I'll be sure to update the minute I find other food blogs which are really worth shouting about. And now, Mackerel. I have to confess that I have never cooked a fish in my life. Dash, my boyfriend, thinks they're smelly, slimy and disgusting, and I'm OK with that, he's very unfussy about most other food so we can have exciting meals, sans fish. However, today he left to visit his parents for four days so I decided to have a little culinary adventure. I popped to Sainsbury's, chose the cheapest fish - a mackerel, watched; I have to say with some dismay; as it was "topped and tailed" before my eyes, and then asked the man on the counter if it had any bones in, he said "no", he was lying.

It was when I got home that I was so glad I have watched over the years hours and hours of what Dash fondly refers to as "Lizzie porn" - I'm referring to Ready Steady Cook, Saturday Kitchen, Master Chef, Chinese Food Made Easy and the whole host of other food programmes which I insist on watching, to the exclusion of all else, any time they are on (so long as they don't feature bloody Nigella Lawson!). I have to say, "thank you Ainsley Harriet for teaching me how to bone a fish" because I needed it today!

Ingredients - to feed 1
  • 1 Mackerel
  • real butter (salted) - about 1tbsp
  • 1/4 lemon
  • salt and pepper
  • frozen sweetcorn and broccoli
  • few sprigs fresh parsley
  • 1 medium potato

The fish and the veg cook very fast, so it's best to prepare the potato first, I peeled mine and cut it into bite-size chunks and put them to boil in salted water. Then I put about 2tsp butter into a griddle pan and put the fish, cut into fillets with bones removed, skin-side down, I then dusted the flesh-side with salt and pepper (in hindsight, not quite enough, but it's better to under-season and add more later).
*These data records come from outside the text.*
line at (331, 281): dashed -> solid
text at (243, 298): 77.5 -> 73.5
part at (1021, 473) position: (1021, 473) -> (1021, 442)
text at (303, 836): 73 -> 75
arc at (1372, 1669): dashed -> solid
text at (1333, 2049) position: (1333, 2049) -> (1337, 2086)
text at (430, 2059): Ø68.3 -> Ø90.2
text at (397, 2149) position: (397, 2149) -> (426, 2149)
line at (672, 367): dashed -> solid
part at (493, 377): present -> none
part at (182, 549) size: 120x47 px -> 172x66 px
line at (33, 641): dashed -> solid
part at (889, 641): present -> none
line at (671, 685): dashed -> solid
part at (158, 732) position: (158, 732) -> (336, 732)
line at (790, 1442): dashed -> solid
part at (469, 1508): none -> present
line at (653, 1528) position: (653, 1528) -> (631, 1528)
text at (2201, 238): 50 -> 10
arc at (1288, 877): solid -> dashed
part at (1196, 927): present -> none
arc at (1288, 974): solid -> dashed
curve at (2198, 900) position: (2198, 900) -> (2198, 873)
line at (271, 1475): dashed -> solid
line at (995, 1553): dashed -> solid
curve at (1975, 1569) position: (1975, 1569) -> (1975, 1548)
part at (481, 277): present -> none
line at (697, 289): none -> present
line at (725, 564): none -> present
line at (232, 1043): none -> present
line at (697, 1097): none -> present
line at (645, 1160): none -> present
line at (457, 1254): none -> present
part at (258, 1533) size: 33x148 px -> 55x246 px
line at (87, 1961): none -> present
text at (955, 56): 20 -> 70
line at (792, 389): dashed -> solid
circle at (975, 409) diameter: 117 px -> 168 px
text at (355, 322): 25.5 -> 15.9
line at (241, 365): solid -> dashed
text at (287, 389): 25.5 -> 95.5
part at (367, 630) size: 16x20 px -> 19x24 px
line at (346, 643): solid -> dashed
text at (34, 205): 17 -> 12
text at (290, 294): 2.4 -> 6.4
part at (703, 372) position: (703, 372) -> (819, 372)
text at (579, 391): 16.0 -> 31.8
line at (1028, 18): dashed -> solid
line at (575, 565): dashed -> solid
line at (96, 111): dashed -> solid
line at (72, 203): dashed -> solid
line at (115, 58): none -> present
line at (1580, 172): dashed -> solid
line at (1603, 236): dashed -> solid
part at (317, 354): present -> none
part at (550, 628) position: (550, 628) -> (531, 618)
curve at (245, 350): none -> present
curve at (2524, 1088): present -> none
When the fish was cooked about half way through I turned it over so the flesh-side was down, it was at this point I put the broccoli and sweetcorn on to boil and chopped the parsley finely. A chef would probably say that I overcooked the fish, but I like it crispy, when it was golden brown on both sides I turned of the heat and let it rest while I drained the veg and potatoes. I put a little butter over the vegetables and potatoes and seasoned them with salt, pepper and parsley, I also scattered a little parsley over the fish and finished it with a squeeze of lemon.
Bon appetit!

A very successful experiment, though perhaps I will remove the skin next time as I did find it a little too greasy as Mackerel is a very oily fish.

It begins...

I can see this becoming my new online hobby, replacing my current addiction to 'Farmville' and 'Cafe World' on Facebook... yes I'm sad, I know, and perhaps even replacing my current obsessive checking of my two Deviantart profiles (check out my amateur attempts at photography at http://scoutingforgeeks.deviantart.com ).

Currently I am sitting in on 'Research Methods' an English Literature seminar I'm going to because I have a gap in my exceedingly un-busy schedule, actually it has turned out to be really interesting, I wish there was an official module like this for the Language side of the course, oh well.

Anyway, I will try to keep my blog entries short, sweet and eclectic, spanning my many interests in technology, photography, literature, linguistics and cookery. Hopefully I can share with you some of my favourite blogs, my favourite recipes and my musings on the latest research in linguistics.